Unser Verlangen hat aufgehört, sich linear zu entwickeln. Es geht mit allen anderen in ein einziges integriertes System über. Und wenn Sie den Menschen nicht nehmen – im wahrsten Sinne des Wortes „an die Hand nehmen“ – und in dieses integrierte System hineinführen, kann er nichts tun, weil er linear sein neues in ihm entfaltetes integrales System der Erfüllung nicht ausfüllen kann.

Das sind zwei sehr unterschiedliche Systeme: das Individuell/Lineare und Diskret/Analoge.
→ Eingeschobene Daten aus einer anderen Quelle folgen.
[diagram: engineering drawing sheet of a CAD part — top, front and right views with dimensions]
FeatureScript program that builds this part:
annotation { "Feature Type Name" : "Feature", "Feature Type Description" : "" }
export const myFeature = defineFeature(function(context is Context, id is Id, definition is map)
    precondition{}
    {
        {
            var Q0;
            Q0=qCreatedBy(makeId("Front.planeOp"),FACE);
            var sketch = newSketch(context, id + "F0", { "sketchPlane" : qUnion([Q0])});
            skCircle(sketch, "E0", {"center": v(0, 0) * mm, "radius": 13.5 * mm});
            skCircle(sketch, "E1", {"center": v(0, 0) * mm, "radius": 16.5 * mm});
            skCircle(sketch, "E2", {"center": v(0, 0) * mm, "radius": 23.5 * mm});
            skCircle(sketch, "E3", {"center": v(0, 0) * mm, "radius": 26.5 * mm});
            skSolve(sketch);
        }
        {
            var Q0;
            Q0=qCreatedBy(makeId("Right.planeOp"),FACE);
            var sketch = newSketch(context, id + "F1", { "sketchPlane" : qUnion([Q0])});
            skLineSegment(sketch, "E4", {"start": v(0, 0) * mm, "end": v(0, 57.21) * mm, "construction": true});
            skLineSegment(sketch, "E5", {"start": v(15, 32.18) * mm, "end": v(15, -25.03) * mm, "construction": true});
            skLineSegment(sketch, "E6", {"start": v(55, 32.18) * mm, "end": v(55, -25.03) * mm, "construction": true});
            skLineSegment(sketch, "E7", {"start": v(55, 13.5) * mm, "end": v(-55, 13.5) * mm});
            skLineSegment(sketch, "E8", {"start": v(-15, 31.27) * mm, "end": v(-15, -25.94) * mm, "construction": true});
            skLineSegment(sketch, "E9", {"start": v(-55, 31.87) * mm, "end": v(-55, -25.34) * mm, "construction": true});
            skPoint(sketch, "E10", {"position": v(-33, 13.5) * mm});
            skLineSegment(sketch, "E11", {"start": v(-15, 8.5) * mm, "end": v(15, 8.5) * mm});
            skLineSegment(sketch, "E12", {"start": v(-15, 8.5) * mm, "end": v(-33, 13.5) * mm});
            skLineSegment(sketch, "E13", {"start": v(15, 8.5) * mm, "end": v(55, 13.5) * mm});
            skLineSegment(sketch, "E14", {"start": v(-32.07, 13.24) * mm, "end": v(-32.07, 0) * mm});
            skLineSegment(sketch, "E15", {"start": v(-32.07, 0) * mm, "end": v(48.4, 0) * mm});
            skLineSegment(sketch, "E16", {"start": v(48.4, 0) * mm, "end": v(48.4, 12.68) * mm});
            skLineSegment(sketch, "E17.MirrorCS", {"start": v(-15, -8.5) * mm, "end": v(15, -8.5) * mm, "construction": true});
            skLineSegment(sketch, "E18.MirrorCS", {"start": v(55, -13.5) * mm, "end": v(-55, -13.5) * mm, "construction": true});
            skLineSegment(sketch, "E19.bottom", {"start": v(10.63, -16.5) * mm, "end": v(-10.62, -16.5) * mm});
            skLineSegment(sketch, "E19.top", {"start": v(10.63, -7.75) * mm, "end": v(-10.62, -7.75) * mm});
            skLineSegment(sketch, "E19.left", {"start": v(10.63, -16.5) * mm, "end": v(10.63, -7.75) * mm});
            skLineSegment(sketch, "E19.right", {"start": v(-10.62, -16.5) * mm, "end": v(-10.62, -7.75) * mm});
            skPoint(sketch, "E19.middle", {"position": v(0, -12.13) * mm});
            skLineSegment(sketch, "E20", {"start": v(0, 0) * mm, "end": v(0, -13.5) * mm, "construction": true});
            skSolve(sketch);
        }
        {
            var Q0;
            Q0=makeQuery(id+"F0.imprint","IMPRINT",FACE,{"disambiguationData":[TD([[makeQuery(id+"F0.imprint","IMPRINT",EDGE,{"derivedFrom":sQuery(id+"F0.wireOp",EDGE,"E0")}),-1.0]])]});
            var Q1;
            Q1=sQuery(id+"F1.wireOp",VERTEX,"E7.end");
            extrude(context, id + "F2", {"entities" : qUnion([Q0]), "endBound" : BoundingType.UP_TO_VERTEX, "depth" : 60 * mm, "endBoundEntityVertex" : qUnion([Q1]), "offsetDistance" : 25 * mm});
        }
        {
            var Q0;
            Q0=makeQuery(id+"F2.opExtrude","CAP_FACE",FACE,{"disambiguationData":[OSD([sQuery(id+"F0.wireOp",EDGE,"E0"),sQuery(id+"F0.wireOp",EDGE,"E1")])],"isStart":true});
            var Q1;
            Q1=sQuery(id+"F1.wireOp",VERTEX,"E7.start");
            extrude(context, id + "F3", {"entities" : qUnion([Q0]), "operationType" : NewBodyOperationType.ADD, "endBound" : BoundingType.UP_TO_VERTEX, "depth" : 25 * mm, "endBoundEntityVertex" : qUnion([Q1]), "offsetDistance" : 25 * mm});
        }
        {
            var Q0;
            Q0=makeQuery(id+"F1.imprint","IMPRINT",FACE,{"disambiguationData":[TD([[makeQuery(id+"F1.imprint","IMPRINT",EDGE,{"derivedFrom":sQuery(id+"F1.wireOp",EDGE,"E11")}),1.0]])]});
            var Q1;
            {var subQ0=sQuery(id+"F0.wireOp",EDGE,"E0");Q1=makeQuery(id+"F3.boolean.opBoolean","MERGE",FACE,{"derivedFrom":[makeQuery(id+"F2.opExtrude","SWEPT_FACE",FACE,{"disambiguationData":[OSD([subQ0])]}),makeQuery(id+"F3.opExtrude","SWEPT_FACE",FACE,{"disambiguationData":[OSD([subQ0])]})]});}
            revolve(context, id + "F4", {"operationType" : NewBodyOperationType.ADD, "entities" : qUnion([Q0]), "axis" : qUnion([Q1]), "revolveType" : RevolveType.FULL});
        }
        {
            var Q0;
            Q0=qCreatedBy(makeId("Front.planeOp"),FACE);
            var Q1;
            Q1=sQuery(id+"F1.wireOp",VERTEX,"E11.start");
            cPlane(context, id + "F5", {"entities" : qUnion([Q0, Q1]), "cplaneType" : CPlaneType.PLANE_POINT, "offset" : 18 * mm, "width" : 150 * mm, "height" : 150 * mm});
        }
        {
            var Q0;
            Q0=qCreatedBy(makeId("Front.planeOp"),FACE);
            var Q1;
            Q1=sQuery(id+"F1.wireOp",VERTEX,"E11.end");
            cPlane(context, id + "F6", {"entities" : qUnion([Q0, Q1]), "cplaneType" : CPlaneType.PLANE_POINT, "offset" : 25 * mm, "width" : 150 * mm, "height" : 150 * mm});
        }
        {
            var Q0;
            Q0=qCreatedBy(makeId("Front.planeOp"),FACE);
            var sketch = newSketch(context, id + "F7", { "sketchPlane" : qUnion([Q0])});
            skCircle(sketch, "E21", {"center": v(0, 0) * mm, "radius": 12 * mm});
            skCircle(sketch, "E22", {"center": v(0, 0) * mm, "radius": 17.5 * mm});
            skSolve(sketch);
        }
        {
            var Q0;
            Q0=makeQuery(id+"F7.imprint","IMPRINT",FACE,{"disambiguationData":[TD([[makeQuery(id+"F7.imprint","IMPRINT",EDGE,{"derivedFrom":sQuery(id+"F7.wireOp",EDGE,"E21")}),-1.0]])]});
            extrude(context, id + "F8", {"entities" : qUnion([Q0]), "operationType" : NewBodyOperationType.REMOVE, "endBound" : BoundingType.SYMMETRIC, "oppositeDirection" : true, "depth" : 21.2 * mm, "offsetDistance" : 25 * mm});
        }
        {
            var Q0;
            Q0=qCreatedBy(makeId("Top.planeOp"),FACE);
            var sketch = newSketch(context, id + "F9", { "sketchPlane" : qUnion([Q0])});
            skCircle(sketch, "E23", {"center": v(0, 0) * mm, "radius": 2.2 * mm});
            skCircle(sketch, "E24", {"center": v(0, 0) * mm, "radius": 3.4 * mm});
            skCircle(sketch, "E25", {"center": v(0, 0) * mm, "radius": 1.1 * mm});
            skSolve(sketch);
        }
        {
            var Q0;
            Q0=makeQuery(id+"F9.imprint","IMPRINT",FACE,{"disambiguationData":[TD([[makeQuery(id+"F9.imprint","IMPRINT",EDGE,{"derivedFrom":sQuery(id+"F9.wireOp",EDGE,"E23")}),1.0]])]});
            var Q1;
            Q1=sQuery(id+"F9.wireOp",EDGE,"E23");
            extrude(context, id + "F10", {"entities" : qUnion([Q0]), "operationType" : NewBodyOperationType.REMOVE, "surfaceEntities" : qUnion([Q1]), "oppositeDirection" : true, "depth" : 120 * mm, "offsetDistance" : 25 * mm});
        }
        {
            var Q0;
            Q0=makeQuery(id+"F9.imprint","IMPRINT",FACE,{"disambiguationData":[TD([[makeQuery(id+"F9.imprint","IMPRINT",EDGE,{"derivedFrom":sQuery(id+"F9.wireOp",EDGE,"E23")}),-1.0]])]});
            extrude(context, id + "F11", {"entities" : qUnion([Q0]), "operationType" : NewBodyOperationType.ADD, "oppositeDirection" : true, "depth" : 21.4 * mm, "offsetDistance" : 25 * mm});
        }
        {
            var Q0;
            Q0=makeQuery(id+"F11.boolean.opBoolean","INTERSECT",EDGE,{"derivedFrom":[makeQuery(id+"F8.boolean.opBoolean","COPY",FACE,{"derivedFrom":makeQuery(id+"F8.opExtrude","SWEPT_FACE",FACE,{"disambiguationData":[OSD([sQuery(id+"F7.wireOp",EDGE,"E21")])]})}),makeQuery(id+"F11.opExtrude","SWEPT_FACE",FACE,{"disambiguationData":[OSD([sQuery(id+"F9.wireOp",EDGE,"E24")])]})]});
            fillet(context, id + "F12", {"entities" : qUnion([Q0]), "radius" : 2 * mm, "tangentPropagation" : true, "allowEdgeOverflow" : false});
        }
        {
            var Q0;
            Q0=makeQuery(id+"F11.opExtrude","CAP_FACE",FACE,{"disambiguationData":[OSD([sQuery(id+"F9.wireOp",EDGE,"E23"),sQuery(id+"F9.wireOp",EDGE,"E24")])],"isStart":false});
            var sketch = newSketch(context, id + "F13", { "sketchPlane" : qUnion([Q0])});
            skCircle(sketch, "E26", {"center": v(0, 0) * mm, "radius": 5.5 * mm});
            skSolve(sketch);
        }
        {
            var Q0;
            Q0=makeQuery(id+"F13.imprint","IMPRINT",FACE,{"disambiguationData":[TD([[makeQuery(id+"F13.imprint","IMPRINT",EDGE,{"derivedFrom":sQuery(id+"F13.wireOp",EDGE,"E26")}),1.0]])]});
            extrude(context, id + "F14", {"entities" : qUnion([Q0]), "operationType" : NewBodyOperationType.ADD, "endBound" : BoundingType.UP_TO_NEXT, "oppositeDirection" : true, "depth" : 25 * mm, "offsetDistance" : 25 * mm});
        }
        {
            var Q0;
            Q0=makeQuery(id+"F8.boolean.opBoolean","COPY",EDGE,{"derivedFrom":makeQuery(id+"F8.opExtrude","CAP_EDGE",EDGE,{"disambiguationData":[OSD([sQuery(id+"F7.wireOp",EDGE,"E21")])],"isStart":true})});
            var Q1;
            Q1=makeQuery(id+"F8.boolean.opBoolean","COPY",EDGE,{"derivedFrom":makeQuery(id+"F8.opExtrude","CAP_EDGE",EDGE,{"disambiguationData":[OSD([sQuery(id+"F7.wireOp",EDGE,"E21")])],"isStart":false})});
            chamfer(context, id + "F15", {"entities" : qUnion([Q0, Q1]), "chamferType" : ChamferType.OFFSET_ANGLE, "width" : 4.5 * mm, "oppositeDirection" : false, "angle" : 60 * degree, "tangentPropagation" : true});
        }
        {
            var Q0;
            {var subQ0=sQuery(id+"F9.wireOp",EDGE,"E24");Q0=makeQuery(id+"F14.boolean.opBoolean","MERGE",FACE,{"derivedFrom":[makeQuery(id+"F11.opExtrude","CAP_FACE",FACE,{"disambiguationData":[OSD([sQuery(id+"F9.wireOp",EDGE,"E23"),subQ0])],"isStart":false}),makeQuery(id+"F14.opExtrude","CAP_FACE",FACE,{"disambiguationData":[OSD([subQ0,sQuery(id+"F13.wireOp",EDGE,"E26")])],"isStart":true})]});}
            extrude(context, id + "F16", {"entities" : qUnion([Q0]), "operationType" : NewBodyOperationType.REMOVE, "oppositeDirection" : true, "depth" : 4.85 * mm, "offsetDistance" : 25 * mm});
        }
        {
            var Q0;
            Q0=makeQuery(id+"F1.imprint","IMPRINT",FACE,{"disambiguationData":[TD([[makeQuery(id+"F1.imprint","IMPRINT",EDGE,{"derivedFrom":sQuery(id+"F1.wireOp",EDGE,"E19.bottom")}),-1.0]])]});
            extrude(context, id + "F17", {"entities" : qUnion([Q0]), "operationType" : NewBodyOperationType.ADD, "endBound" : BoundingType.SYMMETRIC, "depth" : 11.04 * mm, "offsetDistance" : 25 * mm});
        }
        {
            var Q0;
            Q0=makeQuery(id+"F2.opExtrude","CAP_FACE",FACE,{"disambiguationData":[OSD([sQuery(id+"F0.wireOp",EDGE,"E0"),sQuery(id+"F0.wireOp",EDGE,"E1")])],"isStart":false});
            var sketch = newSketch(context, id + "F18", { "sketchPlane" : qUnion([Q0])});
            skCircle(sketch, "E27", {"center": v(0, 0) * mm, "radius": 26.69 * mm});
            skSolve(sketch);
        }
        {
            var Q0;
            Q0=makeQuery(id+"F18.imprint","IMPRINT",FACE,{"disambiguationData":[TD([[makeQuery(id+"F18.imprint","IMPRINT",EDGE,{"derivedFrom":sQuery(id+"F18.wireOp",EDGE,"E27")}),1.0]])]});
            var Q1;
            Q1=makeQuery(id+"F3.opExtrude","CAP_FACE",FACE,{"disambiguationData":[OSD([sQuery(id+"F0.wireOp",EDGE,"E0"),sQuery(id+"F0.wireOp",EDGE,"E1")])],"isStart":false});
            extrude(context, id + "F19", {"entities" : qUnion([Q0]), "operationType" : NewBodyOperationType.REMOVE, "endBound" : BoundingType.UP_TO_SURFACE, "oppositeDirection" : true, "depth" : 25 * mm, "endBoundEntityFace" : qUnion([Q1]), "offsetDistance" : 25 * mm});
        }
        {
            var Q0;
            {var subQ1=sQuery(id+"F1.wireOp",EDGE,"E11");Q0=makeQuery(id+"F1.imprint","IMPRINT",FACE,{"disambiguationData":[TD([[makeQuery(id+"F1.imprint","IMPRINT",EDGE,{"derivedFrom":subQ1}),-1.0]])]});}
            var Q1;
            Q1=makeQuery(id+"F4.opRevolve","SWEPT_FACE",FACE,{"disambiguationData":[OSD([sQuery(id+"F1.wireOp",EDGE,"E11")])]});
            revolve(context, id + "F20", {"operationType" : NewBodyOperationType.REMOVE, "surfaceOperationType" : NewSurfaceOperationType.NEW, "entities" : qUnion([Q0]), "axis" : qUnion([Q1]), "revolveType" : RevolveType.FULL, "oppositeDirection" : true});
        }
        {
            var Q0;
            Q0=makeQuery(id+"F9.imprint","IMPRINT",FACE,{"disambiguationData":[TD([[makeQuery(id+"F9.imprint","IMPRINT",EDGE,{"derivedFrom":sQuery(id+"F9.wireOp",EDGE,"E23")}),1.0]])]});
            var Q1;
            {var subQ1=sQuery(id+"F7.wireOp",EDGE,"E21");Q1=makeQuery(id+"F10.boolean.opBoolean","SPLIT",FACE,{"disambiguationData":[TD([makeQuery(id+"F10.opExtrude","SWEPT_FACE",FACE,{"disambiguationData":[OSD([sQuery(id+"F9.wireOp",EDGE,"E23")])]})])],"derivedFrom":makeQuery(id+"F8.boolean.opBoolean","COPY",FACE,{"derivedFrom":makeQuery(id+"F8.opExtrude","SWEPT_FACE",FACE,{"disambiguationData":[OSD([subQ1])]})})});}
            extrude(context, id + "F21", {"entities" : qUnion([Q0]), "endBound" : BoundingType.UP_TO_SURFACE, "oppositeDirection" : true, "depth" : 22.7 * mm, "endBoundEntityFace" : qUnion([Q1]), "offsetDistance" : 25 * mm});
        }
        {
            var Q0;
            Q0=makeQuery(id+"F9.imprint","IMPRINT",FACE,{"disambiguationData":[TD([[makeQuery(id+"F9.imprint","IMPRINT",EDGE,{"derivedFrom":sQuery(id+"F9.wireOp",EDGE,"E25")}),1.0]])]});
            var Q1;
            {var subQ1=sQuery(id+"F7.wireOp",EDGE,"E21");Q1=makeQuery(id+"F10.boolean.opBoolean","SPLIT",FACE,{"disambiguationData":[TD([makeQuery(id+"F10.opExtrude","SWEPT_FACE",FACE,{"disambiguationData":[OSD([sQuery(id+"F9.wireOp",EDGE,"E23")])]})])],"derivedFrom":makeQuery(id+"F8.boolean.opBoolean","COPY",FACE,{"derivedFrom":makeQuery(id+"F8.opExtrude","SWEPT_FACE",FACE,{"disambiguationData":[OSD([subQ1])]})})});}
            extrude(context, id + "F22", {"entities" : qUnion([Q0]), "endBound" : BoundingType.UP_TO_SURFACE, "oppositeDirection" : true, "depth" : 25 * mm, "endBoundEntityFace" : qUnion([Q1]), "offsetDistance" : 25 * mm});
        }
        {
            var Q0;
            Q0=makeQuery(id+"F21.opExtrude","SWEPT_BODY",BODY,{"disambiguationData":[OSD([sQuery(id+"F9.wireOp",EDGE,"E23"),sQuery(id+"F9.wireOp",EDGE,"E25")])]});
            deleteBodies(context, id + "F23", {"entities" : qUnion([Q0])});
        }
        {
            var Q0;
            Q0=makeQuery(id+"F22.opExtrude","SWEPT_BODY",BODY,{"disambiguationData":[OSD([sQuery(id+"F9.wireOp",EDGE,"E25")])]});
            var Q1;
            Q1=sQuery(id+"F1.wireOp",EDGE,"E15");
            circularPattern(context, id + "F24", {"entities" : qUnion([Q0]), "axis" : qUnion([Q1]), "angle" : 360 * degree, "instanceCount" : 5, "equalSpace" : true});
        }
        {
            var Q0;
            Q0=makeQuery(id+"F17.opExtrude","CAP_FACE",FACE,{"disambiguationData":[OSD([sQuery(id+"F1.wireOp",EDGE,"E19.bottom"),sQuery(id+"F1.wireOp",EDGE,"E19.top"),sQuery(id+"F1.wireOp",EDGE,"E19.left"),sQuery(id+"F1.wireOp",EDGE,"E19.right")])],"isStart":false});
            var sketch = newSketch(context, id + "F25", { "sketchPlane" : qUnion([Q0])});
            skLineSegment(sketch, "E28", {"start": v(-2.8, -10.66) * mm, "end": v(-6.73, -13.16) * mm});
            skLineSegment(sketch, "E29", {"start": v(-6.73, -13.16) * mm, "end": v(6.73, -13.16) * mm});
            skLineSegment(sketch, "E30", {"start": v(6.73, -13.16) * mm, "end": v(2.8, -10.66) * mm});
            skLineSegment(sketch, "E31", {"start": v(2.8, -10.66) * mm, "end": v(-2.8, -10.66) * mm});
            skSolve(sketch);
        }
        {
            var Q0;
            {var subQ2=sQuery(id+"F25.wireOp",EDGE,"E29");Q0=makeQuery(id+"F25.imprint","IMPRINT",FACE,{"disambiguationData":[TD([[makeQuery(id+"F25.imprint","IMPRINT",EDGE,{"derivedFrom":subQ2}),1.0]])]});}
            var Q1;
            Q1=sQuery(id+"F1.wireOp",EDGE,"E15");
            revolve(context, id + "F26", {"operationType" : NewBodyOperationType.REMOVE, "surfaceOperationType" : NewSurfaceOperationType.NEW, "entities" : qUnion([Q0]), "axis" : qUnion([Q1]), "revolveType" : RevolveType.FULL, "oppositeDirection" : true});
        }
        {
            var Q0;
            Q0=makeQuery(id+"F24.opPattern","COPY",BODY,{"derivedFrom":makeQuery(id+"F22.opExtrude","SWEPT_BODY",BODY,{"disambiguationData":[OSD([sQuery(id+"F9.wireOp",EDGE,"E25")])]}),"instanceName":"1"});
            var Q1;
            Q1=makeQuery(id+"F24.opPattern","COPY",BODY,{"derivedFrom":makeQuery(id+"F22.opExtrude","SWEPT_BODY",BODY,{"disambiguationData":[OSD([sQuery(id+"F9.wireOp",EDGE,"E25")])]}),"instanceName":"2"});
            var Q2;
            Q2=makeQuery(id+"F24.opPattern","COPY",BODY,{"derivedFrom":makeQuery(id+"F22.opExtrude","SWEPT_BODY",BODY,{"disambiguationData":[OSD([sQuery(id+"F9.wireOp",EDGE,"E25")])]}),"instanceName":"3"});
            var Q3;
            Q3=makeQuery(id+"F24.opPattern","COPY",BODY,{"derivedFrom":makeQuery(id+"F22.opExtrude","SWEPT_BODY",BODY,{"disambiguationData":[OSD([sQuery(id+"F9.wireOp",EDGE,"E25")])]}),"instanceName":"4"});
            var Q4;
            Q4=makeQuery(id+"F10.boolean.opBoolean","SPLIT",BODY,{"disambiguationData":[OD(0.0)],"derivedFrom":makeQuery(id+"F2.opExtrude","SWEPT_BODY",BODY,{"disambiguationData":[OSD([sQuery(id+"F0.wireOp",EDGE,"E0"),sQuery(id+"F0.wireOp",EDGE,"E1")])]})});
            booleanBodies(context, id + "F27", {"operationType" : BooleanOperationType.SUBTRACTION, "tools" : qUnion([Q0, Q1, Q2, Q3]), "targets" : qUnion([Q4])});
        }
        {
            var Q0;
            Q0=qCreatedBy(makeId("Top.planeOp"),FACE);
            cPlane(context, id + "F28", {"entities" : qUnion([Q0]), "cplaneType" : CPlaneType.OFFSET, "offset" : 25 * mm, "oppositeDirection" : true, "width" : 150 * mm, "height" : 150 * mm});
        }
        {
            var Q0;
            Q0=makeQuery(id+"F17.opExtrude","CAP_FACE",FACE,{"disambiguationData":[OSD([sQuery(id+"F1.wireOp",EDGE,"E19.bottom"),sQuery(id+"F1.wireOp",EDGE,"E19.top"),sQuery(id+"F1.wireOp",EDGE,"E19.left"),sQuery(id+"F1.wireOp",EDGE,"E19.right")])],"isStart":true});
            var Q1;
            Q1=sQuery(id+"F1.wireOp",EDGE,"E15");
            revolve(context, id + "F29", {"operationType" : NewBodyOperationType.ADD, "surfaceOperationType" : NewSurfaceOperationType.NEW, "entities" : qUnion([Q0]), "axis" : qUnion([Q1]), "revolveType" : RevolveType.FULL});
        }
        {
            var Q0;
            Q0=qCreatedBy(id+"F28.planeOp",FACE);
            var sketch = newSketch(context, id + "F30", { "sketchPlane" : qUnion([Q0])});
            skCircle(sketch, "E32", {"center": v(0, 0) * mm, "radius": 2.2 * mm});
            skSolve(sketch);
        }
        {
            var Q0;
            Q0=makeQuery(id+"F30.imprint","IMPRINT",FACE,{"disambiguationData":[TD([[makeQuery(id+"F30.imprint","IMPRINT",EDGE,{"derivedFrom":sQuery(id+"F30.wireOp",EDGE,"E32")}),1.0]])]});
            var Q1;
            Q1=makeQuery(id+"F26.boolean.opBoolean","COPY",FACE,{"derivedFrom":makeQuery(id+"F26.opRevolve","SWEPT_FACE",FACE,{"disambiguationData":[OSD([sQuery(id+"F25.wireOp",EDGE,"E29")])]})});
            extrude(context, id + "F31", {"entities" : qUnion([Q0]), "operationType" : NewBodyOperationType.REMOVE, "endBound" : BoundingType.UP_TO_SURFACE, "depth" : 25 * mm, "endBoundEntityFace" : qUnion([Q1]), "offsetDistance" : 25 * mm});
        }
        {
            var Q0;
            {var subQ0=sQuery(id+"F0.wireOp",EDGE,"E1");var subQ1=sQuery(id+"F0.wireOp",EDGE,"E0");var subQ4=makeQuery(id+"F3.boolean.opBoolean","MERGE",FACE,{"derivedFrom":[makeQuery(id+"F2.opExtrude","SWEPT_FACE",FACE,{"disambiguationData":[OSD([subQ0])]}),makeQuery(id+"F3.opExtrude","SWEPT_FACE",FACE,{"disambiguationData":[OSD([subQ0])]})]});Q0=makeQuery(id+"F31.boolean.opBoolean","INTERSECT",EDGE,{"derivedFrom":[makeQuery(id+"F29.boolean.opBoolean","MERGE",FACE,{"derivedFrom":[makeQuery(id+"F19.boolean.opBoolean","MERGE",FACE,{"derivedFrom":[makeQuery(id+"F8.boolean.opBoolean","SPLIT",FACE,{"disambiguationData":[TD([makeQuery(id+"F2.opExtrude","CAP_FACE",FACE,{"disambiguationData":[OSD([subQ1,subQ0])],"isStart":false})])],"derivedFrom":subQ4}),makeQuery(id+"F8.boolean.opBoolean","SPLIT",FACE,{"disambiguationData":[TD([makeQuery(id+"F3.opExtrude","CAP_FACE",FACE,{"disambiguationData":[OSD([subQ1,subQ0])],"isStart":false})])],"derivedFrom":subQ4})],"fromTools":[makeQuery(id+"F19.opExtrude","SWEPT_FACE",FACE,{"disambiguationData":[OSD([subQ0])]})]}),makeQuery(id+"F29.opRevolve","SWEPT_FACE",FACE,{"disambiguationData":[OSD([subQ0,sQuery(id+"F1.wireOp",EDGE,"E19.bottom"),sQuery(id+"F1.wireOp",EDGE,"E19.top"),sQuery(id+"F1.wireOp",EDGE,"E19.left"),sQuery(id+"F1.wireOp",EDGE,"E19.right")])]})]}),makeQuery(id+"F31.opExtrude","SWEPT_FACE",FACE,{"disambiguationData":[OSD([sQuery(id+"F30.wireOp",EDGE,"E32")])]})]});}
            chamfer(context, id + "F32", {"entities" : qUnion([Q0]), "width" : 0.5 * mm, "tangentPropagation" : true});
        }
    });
Wir kommen nun auf die analog-integrale Ebene, und hier gibt es ein Problem: wachsende allgemeine Müdigkeit, Weltfremdheit – die in den 50er Jahren des letzten Jahrhunderts bei der Jugend begann. Aber heute taucht das wieder auf, aber in viel ernsterer Form.

Mangel am Verlangen – ist Mangel an Kraft, da das Verlangen, der Wunsch, die Grundlage unserer Existenz ist. Wenn es früher möglich war, die Gleichgültigkeit mit der Bedrohung durch Hunger oder Strafe zu überwinden, funktioniert es heute nicht mehr. Ein Mensch kann nichts mit sich selbst machen, beim besten Willen nicht!

Das ist der Abgrund, an dem die Menschheit eine neue Gruppenpsychologie benötigt.